Tuesday, March 04, 2014

Recommitting to healthy eating

This Fall I lost 20 pounds by committing to a pretty basic healthy food regime.  And then the Holiday season hit.  I've gained at least half of the weight back and I still haven't gotten back on the band wagon, really.

The colder months make eating the way I want to relatively difficult, but I know that I will not only drop weight but that I'll feel better if I go back to some form of the plan I was on this Fall.  There's no book or web site that codifies the way that I want to eat.  The plan that probably comes closest is The Paleo Diet.  However, I do plan on eating some of the things that they eschew like some whole grains, legumes, potatoes, and salt.  And while I'll choose organic and local when it's available, I'm not going to spiral into a mega guilt trip whenever I order something at a restaurant because the meal's ingredients aren't organic and local.

The Plan


Here are the basic precepts of the plan I'm going to baby step my way back into (just like I did in the Fall), in order of priority/frequency when considering what to eat:

Fresh fruits and vegetables will provide the bulk of my diet.  Lightly cooked or (preferably) raw.

Fresh-frozen fruits and vegetables (especially in colder months).  Frozen is actually preferred when the food is not locally grown, since frozen produce is picked ripe and frozen close to the source sealing in more of the nutrients than 'fresh' produce that is trucked or flown hundreds or thousands of miles.  In order to maintain the 'freshness' of the produce, it is often sprayed with all sorts of chemicals.

Wild-caught seafood.  Farmed seafood is usually fed processed/unnatural junk and is also highly exposed to pesticides and other chemicals.

Nuts and seeds.

Unprocessed (dry whole) grains and beans.

Eggs.  Preferably from free-range chickens who are not fed a "vegetarian diet".  Chickens naturally eat bugs and grubs.  If they're fed a "vegetarian diet" their food is usually some sort of processed meal not only unnatural to the birds but also usually soaked in pesticides and other chemicals from the growing to the processing of the junk.

Free-range poultry.

Grass-fed meat.

Raw-milk based dairy products.

Cold-pressed oils (primarily Olive and coconut)


Things that I will be avoiding (whenever possible - at the very least, they will not be in my pantry):

  • Processed foods (anything in a box, can, or bag with more than one or two ingredients - especially if the ingredients listed are not the names of whole foods)
  • Refined sugars
  • Flour, of any kind (baked goods are not natural ...  I may treat myself to a whole grain product once in a very great while).
  • Mass-produced dairy products
  • Canned tomatoes.  (Organic-based jarred tomato sauces will be o.k. in moderation)
  • The hardest thing for me to give up will be the diet soda that I've again let myself become addicted to again.

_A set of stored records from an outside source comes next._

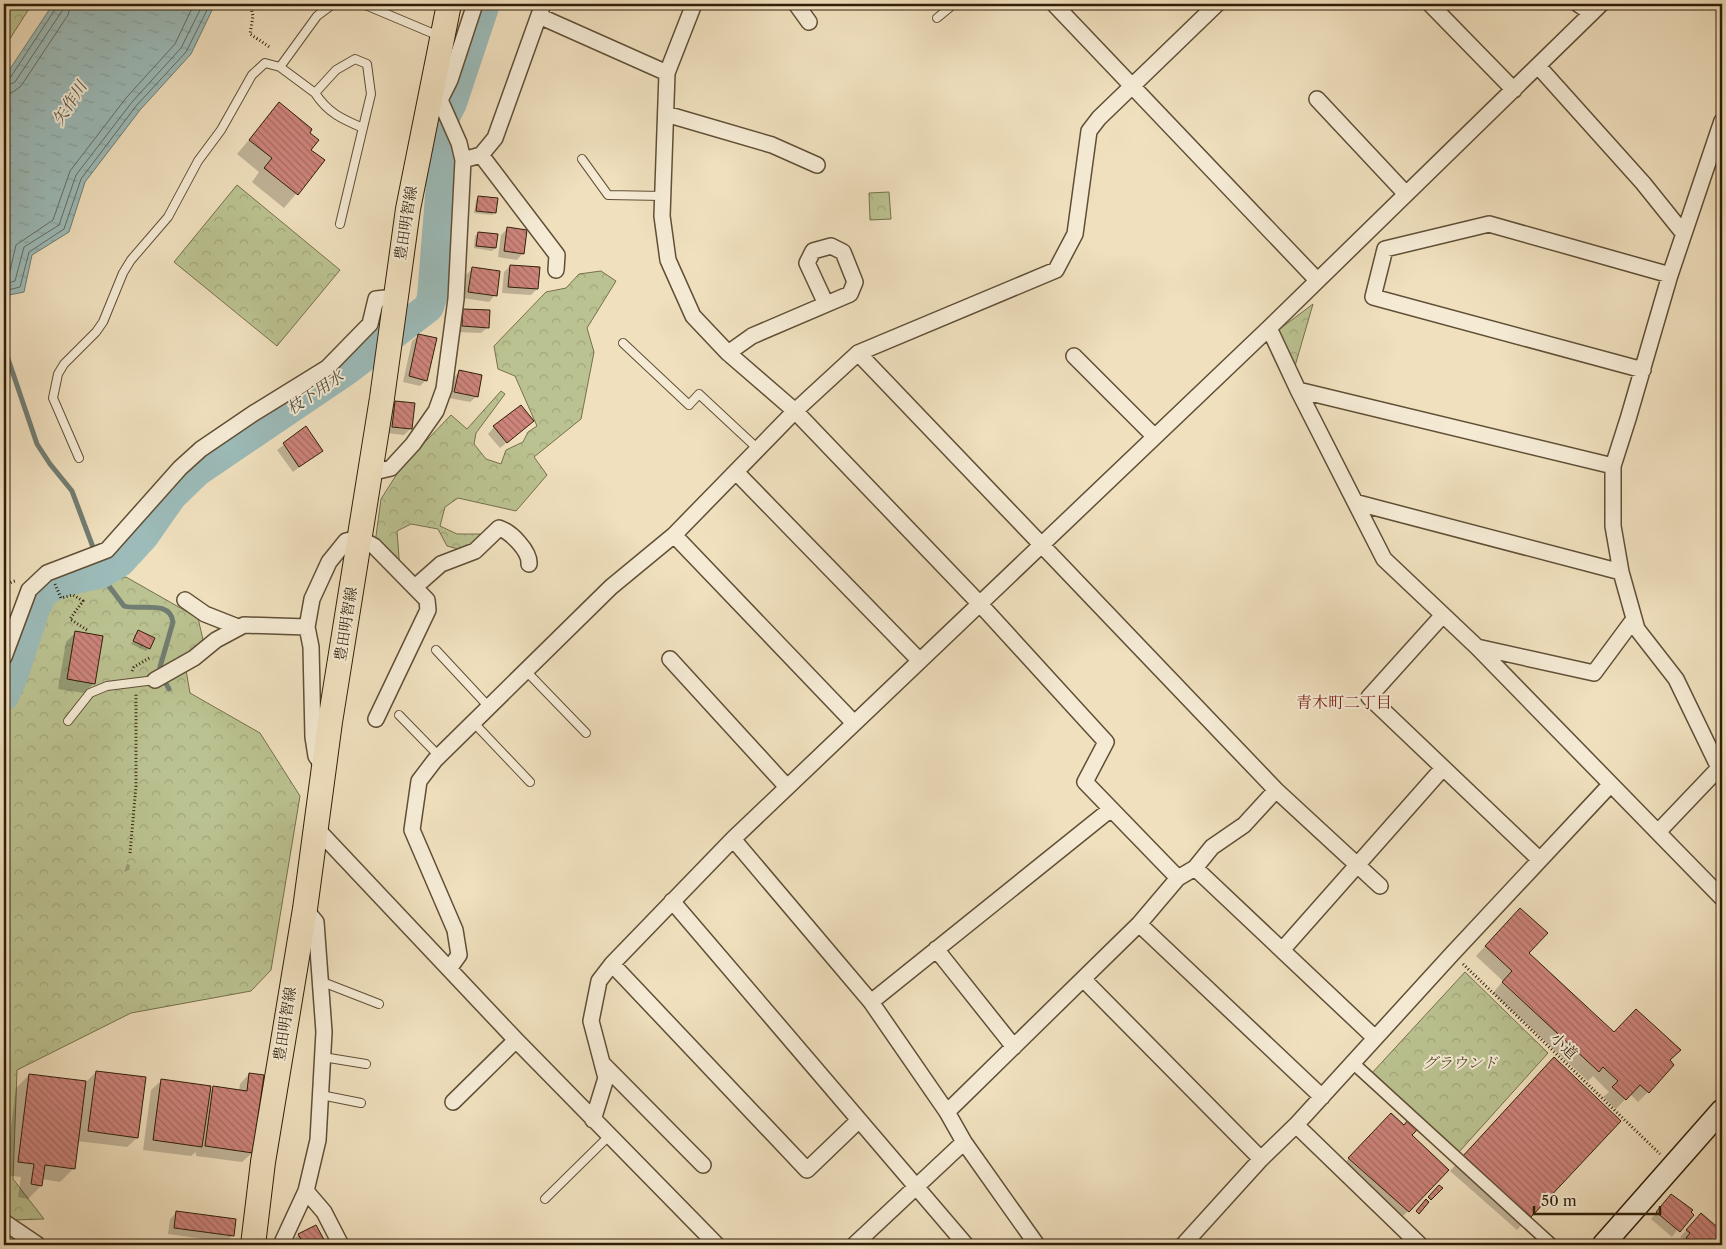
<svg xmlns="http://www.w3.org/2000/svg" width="1726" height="1249" font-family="'Libre Caslon Text','Noto Serif JP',serif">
	<defs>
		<pattern id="forest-crowns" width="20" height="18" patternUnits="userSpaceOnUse" patternTransform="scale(1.25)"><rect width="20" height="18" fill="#bbc291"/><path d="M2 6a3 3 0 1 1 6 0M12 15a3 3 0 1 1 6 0" fill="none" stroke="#a1a67c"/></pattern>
		<pattern id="water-ripples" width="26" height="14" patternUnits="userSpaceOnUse" patternTransform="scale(1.25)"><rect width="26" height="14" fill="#9cbbb9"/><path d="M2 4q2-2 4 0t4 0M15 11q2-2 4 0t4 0" fill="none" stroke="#87a09e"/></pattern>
		<pattern id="building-back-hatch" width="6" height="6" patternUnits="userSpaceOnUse" patternTransform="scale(1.25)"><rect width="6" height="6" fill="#cd847b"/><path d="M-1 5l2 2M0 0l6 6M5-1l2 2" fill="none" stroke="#a76b63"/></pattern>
	</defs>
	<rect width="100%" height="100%" fill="#f0e0be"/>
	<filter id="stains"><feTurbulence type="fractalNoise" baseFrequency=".004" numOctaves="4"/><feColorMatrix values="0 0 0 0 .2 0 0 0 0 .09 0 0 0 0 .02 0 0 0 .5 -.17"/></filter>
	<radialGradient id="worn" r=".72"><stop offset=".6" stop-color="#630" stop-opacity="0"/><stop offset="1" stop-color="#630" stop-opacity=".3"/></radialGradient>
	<path fill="url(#forest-crowns)" stroke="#76704c" d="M4 4H32L4 48Z
		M237 185 340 270 277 346 174 262Z
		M889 192 891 219 870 220 869 193Z
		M601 271 616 281 587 328 594 352 581 419 534 457 547 475 516 511 458 498 445 507 440 526 457 534H480L483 541 466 551 447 546 438 529 411 524 397 531 400 570 375 543 381 499 402 466 451 415 467 429 501 391 505 394 476 433 474 444 486 459 501 464 506 450 523 442 528 432 537 426 515 376 498 369 494 346 546 292 566 288 579 274Z
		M1313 304 1295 366 1277 331Z
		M126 577 198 618 204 644 186 670 190 693 260 733 300 796 271 970 251 991 131 1013 17 1070 13 1179 44 1219 13 1220 4 1215V714L39 608C59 576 69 589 99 584 108 583 117 579 126 577Z
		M1465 972 1548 1053 1459 1152 1372 1073Z"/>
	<path fill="url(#water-ripples)" stroke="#717d72" d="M53 4H215L191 54 140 110 85 182 69 232 32 255 24 292 4 296V78Z"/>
	<path fill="#0003" d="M279 104 308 133 310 150 324 161 284 208 252 182 259 172 237 154Z
		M479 197 495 212 492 215 474 213 476 200Z
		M507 229 523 253 517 260 498 257 501 235Z
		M478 233 495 248 492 251 474 248 475 236Z
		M510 266 537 289 531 295 502 293 504 272Z
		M472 269 495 295 489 302 463 298 466 275Z
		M463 310 488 327 481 333 456 332 457 316Z
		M419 335 426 380 420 386 403 382 412 341Z
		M459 372 477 396 470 402 449 398 453 378Z
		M396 402 410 429 404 435 386 433 389 409Z
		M494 427H526L500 448 488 434Z
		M306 428 322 450 293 472 277 450Z
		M76 632 94 683 84 693 58 689 66 642Z
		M139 632 149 648 146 651 131 644Z
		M127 864 130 865 129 870 124 872Z
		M1510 919 1527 953 1614 1033 1668 1061 1648 1092 1638 1102 1630 1094 1616 1109 1603 1097 1609 1092 1593 1076 1588 1081 1493 993 1503 981 1476 956Z
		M96 1072 137 1138 127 1147 77 1141 74 1168 60 1182 42 1179 41 1186 28 1199 18 1197 21 1177 5 1175 16 1088 29 1075 86 1082Z
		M1541 1072 1619 1121 1517 1230 1450 1171Z
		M249 1074 252 1153 242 1162 196 1156V1152L191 1156 143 1150 151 1090 161 1081 209 1092 213 1088 239 1091 240 1084Z
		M1378 1128 1411 1135 1408 1211 1395 1224 1336 1172Z
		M1681 1201 1691 1210 1672 1237 1651 1219 1665 1202 1679 1203Z
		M176 1213 233 1235 226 1242 168 1234 170 1219Z
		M1695 1221 1715 1227 1720 1223 1722 1225V1237L1715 1245H1681L1685 1240 1680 1237Z
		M315 1226 325 1245H289L298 1235Z"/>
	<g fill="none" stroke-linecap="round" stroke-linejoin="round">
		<path stroke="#666d60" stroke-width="1" d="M4 80 10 78 56 8 57 4
			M4 87 15 82 62 11 63 4
			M4 94 13 92 21 86 68 15 71 4
			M4 277 9 275 16 245 53 220 70 171 126 98 175 44 194 4
			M4 284 15 281 24 247 59 225 76 175 132 102 181 48 203 4
			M4 291 20 287 29 252 64 229 81 179 136 106 186 52 210 4"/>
		<path stroke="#717d72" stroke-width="5" d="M4 347 37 444 50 464 72 491 106 582 124 606C139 611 170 599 173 622L160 667V673L169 689"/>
		<path stroke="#9cbbb9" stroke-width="30" d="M4 696 13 676 35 609 44 591 65 581 102 573 120 562 144 536 172 496 198 471 347 370 429 307 432 297 441 184 439 129 452 103 485 4"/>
	</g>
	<path fill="url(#building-back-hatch)" stroke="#301f08" d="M279 102 312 129 310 133 319 140 311 150 325 160 298 195 264 168 272 158 249 140Z
		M478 196 498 198 496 213 476 211Z
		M507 227 527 230 524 254 504 251Z
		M478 232 498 234 496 248 476 246Z
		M510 265 540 267 538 289 508 287Z
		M472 267 500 271 497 296 468 292Z
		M463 309 490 310 489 328 462 326Z
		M418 334 437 338 427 381 409 376Z
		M459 370 482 375 478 397 454 392Z
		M395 401 415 403 412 429 392 427Z
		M521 405 534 421 507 443 493 426Z
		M306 426 323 451 299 467 283 443Z
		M138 630 155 638 150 649 133 641Z
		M75 631 103 636 95 684 67 679Z
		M1520 908 1548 933 1529 953 1614 1032 1636 1009 1681 1050 1670 1060 1674 1065 1649 1093 1640 1085 1626 1100 1612 1087 1618 1081 1603 1067 1599 1072 1502 982 1512 971 1485 946Z
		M1554 1057 1621 1121 1531 1217 1462 1157Z
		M96 1071 146 1077 138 1138 88 1131Z
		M249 1073 264 1075 253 1153 205 1146 213 1086 247 1091Z
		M29 1074 86 1081 75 1169 45 1165 42 1186 31 1184 34 1164 18 1162Z
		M161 1079 211 1086 202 1147 153 1140Z
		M1391 1113 1404 1125 1408 1120 1418 1129 1412 1135 1449 1170 1409 1212 1348 1158Z
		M1439 1185 1443 1188 1431 1200 1428 1197Z
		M1671 1194 1693 1210 1691 1212 1694 1215 1680 1232 1656 1212Z
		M1426 1199 1429 1202 1419 1214 1416 1211Z
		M176 1211 236 1219 234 1236 174 1228Z
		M1701 1213 1716 1226 1720 1221 1722 1223V1239L1717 1245H1694L1686 1238 1690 1233 1686 1230Z
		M316 1225 327 1245H304L298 1234Z"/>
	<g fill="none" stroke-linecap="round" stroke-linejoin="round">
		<g stroke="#604f36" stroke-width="10">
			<path id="service" d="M333 4 317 16 280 67 315 93 336 70 355 59 367 64 371 94 340 224
				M363 4 439 36
				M937 18 954 4
				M315 93C328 113 342 119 363 128
				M582 159 608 195 663 196
				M623 343 689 405 699 394 758 449
				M79 458 53 398 58 374 64 364 96 332 103 322 123 273 131 260 168 217 198 161 221 130 252 75 265 63 280 67
				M436 650 489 707
				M526 671 586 733
				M399 715 439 756
				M68 721 90 693 107 686 155 680
				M473 722 530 782
				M320 981 379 1004
				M323 1057 366 1064
				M321 1095 361 1103
				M545 1199 609 1136"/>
		</g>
		<g stroke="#604f36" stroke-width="14">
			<path id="pedestrian" d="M1353 1063 1552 1245"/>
		</g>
		<g stroke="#604f36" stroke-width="18">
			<path id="minor" d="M694 4 667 73 662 216 668 260 693 316 728 353 795 411 979 603 1106 742 1085 782 1178 878
				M796 4 809 22
				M1054 4 1317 280
				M1430 4 1514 90
				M1578 4 1590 12
				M539 16 667 73
				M1538 66 1643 183 1684 234
				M1317 99 1406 194
				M440 100 450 80 475 4
				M666 114 772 145 817 165
				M481 155 557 255 556 270
				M463 160 481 155 495 138 543 4
				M1269 328 1298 390 1384 559 1477 647 1722 898
				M728 353 752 336 850 294 855 282 843 252 831 246 813 251 807 263 826 304
				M858 353 1276 790 1380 886
				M1074 356 1154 436
				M1643 370 1373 297 1385 249 1489 224 1670 275
				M1298 390 1613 466
				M736 472 919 660
				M370 473 391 468 413 444 436 411 444 389 456 299 463 160 459 143 440 100 428 97
				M1358 503 1621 572
				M415 587 441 564 475 551 499 528C511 532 530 551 529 564
				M185 600 205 614 238 627
				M1442 616 1369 697 1540 860
				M1477 647 1594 673 1634 619
				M4 657 29 590 47 573 107 550 180 468 201 449 254 413 327 368 370 324 376 299 395 297
				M670 659 787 787
				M155 680 194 658 216 640 244 625 307 627
				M854 723 674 535 795 411 858 353 1056 270 1075 234 1089 131 1099 118 1217 4
				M322 765 316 756 313 737 311 647 307 627 312 599 329 562 346 541 359 538 374 546 427 600 428 610 376 719
				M316 828 516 1040 717 1245
				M1658 832 1719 768 1676 679 1637 629 1621 572 1613 526V466L1628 419 1670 275 1722 121
				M733 839 871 1002 947 1112 964 1142 1037 1245
				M1195 868 1375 1038
				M672 901 966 1245
				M1139 924 1322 1097
				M936 949 1014 1047
				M1283 949 1443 768
				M612 964 807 1170 858 1121
				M449 969 459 955 455 930 412 830 419 781 435 760 611 587 674 535
				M1084 980 1261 1159
				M871 1002 1111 809
				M604 1065 703 1165
				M453 1102 516 1040
				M947 1112 1139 924 1178 878 1195 868 1212 847 1244 825 1276 790
				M593 1120 606 1078 591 1021 599 981 612 964 733 839 1269 328 1601 4
				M306 1191 324 1212 341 1245
				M4 1222 38 1245
				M281 1245 306 1191 318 1140 324 1032 316 922 305 909
				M854 1245 964 1142
				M1183 1245 1261 1159 1296 1125
				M1420 1245 1296 1125 1452 954 1610 785"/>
		</g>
		<g stroke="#301f08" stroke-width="24">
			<path id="secondary" d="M1603 1245 1722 1110"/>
		</g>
		<g stroke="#301f08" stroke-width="26">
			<path id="primary" d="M253 1245 263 1162 305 909 330 722 382 398 408 209 449 4"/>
		</g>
		<path stroke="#301f08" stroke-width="3" stroke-dasharray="1 2.5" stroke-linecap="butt" d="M250 4 253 16 250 34 271 48
			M55 584 61 598 73 595 83 601 70 619 87 630
			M4 585 17 580
			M132 671 134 667 151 657
			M130 853 136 786V694
			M1463 964 1660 1154"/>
		<use href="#service" stroke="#f5ebd5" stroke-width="8"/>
		<use href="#pedestrian" stroke="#f5ebd5" stroke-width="11"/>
		<use href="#minor" stroke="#f5ebd5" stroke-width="15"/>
		<use href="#secondary" stroke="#f5ebd5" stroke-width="21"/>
		<use href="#primary" stroke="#f0e0be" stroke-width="24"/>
	</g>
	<g text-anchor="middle" stroke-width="4" stroke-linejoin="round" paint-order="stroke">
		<g font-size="15" fill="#301f08" stroke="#f5ebd5">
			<text transform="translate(406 223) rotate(-81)" y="5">豊田明智線</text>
			<text transform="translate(346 624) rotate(-81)" y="5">豊田明智線</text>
			<text transform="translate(285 1024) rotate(-81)" y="5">豊田明智線</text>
			<text transform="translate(1564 1046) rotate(44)" y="5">小道</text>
		</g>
		<g font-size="15" font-style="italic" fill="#5a5031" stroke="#f5ebd5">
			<text x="1460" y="1068">グラウンド</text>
		</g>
		<g font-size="16" font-style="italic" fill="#504e3d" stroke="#f5ebd5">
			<text transform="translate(69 103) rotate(-57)" y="6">矢作川</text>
			<text transform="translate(315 392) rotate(-34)" y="6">枝下用水</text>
		</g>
		<g font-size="16" fill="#7a1f14" stroke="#f5ebd5">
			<text x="1344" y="708">青木町二丁目</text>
		</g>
	</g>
	<rect width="1726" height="1249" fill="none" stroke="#f0e0be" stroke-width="20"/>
	<rect x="5" y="5" width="1716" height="1239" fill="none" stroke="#301f08" stroke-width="2.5"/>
	<rect x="10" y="10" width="1706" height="1229" fill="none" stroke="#301f08"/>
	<path d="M1534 1206v8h126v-8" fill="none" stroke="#301f08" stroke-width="2.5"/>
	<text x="1541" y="1206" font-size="15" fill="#301f08" stroke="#f5ebd5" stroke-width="4" paint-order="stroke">50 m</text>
	<rect width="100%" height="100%" filter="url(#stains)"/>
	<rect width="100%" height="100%" fill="url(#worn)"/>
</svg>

Part of that is the caffeine, part of it is the taste, but the biggest attraction is the bubbles which help breakdown the postnasal drip that I'm always fighting. I will probably go back to using my Soda Stream to make seltzers that I'll flavor with a little juice as a means of weaning myself off the other crud. I do plan on allowing myself some morning caffeine via hot tea.

    My sweetener of choice has been some form of stevia. However, after doing some research on that I'm going to switch from the powdered version which is highly processed with suspicious chemicals and is usually combined with some form of actual sugar. SweetLeaf makes a liquid version that is closer to pure stevia. But come Spring, I may actually try my hand at growing my own stevia and making my own suspension. Here's a great article about commercially available stevia which also contains a recipe for making your own liquid stevia suspension: Food Babe Investigates Stevia
    .
    If this type of plan appeals to you, I would like to recommend 100 Days of Real Food and Slim Palate.   Both are closer to a pure Paleo diet than I am embarking on, but they're close enough for government work, as the saying goes.

    My employer has a program through WebMD to help you manage your health goals. I decided to let them coach me. I may also visit a local Naturopath. I previously worked with one who I really liked, but his office was thirty minutes from my house, so it was a hassle getting to him especially when his only evening with office hours overlapped with a lot of activities that I am committed to. Hopefully I can find someone closer with some of the same sensibilities to help me better manage my health.

    Wish me luck and especially health!